_PROBLEM REQUIREMENTS_
Each line of the entries below that holds "left" is needed, copied in full.
##### SOURCE MATERIAL #####
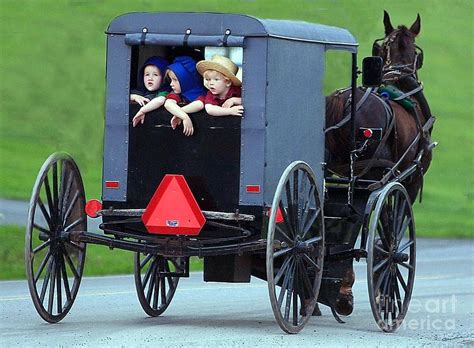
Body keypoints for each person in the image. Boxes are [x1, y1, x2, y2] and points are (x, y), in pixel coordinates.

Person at [164, 56, 205, 136]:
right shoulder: (177, 94)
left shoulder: (200, 93)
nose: (171, 84)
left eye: (175, 80)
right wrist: (184, 117)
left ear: (186, 80)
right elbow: (168, 103)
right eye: (171, 80)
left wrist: (177, 113)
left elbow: (199, 105)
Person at [130, 56, 170, 127]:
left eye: (155, 75)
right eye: (147, 74)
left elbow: (160, 100)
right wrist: (134, 97)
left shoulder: (164, 92)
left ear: (164, 78)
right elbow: (121, 96)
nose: (150, 78)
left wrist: (142, 110)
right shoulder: (139, 92)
#####
_RESPONSE BOX_
left shoulder: (200, 93)
left eye: (175, 80)
left ear: (186, 80)
left wrist: (177, 113)
left elbow: (199, 105)
left eye: (155, 75)
left elbow: (160, 100)
left shoulder: (164, 92)
left ear: (164, 78)
left wrist: (142, 110)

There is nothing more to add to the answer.